Niedawno zrobiło się głośno o sportowcu Robercie Karasiu. Sportowiec opublikował na profilu na Instagramie nagranie, w którym zdradził, że organizatorzy zawodów w Brazylii wykryli w jego organizmie niedozwolone substancje. Mężczyzna jednak twierdził, że nie brał żadnej formy dopingu przed udziałem w konkursie sportowym. Ostatnio Karaś wystąpił w programie "Hejt Park", w którym porozmawiał z Tomaszem Smokowskim o ostatnich wydarzeniach. Postanowił wyjawić prawdę. Sportowiec wytłumaczył, dlaczego wyszedł mu taki wynik badań. Zaczął od tego, że na co dzień łączy triathlon z Fame MMA. Karaś wyznał, że wszystko zaczęło się od tego, gdy jeden ze znajomych polecił mu specjalistę od suplementacji. "Jestem osobą, która jest bardzo ufna, więc nawet się nad tym nie zastanawiałem (...)" - stwierdził.

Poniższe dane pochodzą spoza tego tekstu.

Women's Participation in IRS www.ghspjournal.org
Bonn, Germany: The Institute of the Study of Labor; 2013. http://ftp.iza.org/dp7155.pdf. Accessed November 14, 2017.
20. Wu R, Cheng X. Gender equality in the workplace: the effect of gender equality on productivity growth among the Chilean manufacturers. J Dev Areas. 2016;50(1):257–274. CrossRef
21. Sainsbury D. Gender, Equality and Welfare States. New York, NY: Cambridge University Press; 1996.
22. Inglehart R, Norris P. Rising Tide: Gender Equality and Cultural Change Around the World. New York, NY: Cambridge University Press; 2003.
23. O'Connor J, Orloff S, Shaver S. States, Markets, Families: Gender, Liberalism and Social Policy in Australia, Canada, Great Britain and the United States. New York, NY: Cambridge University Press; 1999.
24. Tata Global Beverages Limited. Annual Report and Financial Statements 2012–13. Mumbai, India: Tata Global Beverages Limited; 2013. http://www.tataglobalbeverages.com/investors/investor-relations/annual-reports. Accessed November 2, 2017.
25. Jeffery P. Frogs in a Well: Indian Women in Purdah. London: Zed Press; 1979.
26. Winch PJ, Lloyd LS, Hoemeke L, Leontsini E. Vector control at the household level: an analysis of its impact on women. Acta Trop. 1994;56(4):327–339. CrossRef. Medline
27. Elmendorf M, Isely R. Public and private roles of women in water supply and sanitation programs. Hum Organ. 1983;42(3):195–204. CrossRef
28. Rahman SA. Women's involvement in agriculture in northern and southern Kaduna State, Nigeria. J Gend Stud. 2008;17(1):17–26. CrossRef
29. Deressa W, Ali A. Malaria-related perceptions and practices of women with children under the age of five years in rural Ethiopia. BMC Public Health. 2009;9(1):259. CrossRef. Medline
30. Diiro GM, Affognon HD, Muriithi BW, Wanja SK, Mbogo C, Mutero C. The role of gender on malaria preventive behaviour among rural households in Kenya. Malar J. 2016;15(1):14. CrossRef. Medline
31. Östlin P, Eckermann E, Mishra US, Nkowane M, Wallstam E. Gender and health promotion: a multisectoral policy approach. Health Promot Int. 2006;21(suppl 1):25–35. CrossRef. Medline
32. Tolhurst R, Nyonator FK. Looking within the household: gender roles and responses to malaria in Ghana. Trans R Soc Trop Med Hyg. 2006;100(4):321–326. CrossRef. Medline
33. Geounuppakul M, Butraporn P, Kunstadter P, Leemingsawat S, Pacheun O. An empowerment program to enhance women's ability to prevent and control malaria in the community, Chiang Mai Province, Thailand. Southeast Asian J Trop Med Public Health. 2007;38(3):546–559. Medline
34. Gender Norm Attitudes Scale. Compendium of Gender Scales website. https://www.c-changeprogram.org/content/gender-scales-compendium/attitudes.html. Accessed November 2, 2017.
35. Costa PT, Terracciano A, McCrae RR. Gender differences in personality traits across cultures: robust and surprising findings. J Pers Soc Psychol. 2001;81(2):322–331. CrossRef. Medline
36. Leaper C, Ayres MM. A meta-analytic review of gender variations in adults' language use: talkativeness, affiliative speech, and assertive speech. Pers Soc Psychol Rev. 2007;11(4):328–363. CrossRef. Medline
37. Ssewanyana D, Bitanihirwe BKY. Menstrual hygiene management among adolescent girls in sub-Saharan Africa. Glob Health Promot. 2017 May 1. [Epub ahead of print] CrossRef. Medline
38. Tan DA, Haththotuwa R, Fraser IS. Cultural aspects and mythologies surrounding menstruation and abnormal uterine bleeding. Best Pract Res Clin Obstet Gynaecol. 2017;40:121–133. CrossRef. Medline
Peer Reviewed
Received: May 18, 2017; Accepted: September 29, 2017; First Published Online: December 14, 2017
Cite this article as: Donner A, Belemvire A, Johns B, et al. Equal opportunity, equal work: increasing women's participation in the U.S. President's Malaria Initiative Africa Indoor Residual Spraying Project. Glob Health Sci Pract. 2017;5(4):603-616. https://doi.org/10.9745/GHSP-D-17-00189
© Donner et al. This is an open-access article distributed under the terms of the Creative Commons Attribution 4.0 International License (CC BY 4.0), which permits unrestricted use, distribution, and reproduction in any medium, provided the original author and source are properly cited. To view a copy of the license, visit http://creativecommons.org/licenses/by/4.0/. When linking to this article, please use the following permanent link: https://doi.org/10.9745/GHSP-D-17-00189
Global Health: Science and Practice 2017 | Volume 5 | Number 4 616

Karaś powiedział w wywiadzie z Tomaszem Smokowskim, że tuż po walce na Fame MMA w lutym 2023 roku, wyjechał do Hiszpanii. Tam przygotowywał się do zawodów. Tegoroczny ultra triathlon był podzielony na dwie nagrody: puchar świata i grand prix. Sportowiec marzył o zdobyciu tego pierwszego. Nie chciał, aby cokolwiek stanęło mu na drodze. Z tego względu poddał się testom antydopingowym. "Byłbym skończonym idiotą, gdybym się czymś nielegalnym szprycował" - stwierdził.
Po wyścigu w Brazylii Karaś był poddany tak zwanej kontroli antydopingowej. Jak sam twierdzi, nie miał pojęcia o tym, że w jego organizmie znajdowały się niedozwolone substancje. Nie krył szoku. Dodał, że wiadomość bardzo go przygnębiła.
Poczułem, jakby rodzina, wszyscy najbliżsi zginęli w katastrofie lotniczej, to był taki cios. Ja jestem twardym gościem, ale to mnie tak mocno rozwaliło, że musiałem zjechać na przystanek, bo myślałem, że się zrzygam, bo wiedziałem, że to jest niemożliwe - wyznał Karaś.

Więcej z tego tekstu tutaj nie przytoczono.